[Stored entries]
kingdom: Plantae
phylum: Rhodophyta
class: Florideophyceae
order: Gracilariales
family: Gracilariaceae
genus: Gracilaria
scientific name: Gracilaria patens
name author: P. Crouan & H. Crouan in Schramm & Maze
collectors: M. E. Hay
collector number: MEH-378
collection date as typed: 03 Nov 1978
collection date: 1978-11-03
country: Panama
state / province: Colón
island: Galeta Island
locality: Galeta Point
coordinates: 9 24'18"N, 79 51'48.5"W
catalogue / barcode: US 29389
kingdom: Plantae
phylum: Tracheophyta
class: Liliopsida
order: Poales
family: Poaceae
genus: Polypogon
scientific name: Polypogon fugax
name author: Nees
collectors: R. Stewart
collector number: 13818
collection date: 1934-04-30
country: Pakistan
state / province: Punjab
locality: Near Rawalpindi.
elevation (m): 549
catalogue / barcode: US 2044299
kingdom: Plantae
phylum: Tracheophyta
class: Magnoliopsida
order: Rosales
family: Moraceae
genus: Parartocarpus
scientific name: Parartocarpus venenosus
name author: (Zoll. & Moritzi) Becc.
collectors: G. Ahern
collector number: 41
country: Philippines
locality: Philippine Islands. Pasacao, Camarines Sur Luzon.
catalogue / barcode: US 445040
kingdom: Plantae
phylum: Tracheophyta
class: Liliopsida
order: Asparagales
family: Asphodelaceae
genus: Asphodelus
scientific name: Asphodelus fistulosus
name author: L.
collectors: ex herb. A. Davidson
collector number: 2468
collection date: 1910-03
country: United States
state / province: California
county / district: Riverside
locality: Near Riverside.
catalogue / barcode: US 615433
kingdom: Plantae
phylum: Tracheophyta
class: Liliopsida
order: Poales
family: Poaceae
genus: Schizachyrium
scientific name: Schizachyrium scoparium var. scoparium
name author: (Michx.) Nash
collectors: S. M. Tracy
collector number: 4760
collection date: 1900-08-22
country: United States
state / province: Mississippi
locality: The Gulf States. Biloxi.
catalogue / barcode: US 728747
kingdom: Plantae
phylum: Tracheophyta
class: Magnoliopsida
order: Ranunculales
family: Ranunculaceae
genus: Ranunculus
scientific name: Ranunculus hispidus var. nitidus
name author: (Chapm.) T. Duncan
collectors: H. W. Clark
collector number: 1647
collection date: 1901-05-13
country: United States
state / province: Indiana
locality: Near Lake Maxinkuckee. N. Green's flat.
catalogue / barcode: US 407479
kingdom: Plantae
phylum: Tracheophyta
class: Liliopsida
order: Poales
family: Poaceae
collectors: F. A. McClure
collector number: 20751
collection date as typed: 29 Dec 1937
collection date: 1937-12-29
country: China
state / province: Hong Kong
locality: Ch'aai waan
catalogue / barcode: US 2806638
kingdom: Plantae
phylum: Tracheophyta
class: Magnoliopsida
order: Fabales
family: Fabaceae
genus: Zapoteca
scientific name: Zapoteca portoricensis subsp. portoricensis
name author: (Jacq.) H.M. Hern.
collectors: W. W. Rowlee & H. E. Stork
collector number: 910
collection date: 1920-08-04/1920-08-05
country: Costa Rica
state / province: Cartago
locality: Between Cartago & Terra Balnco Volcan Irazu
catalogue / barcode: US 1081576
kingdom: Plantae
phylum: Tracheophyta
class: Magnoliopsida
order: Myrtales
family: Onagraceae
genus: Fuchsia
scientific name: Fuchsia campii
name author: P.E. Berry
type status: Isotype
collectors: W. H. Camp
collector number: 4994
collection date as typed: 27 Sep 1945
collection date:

→ **What is required**
Please write out every line of the records above, character for character, from the first record through the last.

→ **Response**
kingdom: Plantae
phylum: Rhodophyta
class: Florideophyceae
order: Gracilariales
family: Gracilariaceae
genus: Gracilaria
scientific name: Gracilaria patens
name author: P. Crouan & H. Crouan in Schramm & Maze
collectors: M. E. Hay
collector number: MEH-378
collection date as typed: 03 Nov 1978
collection date: 1978-11-03
country: Panama
state / province: Colón
island: Galeta Island
locality: Galeta Point
coordinates: 9 24'18"N, 79 51'48.5"W
catalogue / barcode: US 29389
kingdom: Plantae
phylum: Tracheophyta
class: Liliopsida
order: Poales
family: Poaceae
genus: Polypogon
scientific name: Polypogon fugax
name author: Nees
collectors: R. Stewart
collector number: 13818
collection date: 1934-04-30
country: Pakistan
state / province: Punjab
locality: Near Rawalpindi.
elevation (m): 549
catalogue / barcode: US 2044299
kingdom: Plantae
phylum: Tracheophyta
class: Magnoliopsida
order: Rosales
family: Moraceae
genus: Parartocarpus
scientific name: Parartocarpus venenosus
name author: (Zoll. & Moritzi) Becc.
collectors: G. Ahern
collector number: 41
country: Philippines
locality: Philippine Islands. Pasacao, Camarines Sur Luzon.
catalogue / barcode: US 445040
kingdom: Plantae
phylum: Tracheophyta
class: Liliopsida
order: Asparagales
family: Asphodelaceae
genus: Asphodelus
scientific name: Asphodelus fistulosus
name author: L.
collectors: ex herb. A. Davidson
collector number: 2468
collection date: 1910-03
country: United States
state / province: California
county / district: Riverside
locality: Near Riverside.
catalogue / barcode: US 615433
kingdom: Plantae
phylum: Tracheophyta
class: Liliopsida
order: Poales
family: Poaceae
genus: Schizachyrium
scientific name: Schizachyrium scoparium var. scoparium
name author: (Michx.) Nash
collectors: S. M. Tracy
collector number: 4760
collection date: 1900-08-22
country: United States
state / province: Mississippi
locality: The Gulf States. Biloxi.
catalogue / barcode: US 728747
kingdom: Plantae
phylum: Tracheophyta
class: Magnoliopsida
order: Ranunculales
family: Ranunculaceae
genus: Ranunculus
scientific name: Ranunculus hispidus var. nitidus
name author: (Chapm.) T. Duncan
collectors: H. W. Clark
collector number: 1647
collection date: 1901-05-13
country: United States
state / province: Indiana
locality: Near Lake Maxinkuckee. N. Green's flat.
catalogue / barcode: US 407479
kingdom: Plantae
phylum: Tracheophyta
class: Liliopsida
order: Poales
family: Poaceae
collectors: F. A. McClure
collector number: 20751
collection date as typed: 29 Dec 1937
collection date: 1937-12-29
country: China
state / province: Hong Kong
locality: Ch'aai waan
catalogue / barcode: US 2806638
kingdom: Plantae
phylum: Tracheophyta
class: Magnoliopsida
order: Fabales
family: Fabaceae
genus: Zapoteca
scientific name: Zapoteca portoricensis subsp. portoricensis
name author: (Jacq.) H.M. Hern.
collectors: W. W. Rowlee & H. E. Stork
collector number: 910
collection date: 1920-08-04/1920-08-05
country: Costa Rica
state / province: Cartago
locality: Between Cartago & Terra Balnco Volcan Irazu
catalogue / barcode: US 1081576
kingdom: Plantae
phylum: Tracheophyta
class: Magnoliopsida
order: Myrtales
family: Onagraceae
genus: Fuchsia
scientific name: Fuchsia campii
name author: P.E. Berry
type status: Isotype
collectors: W. H. Camp
collector number: 4994
collection date as typed: 27 Sep 1945
collection date:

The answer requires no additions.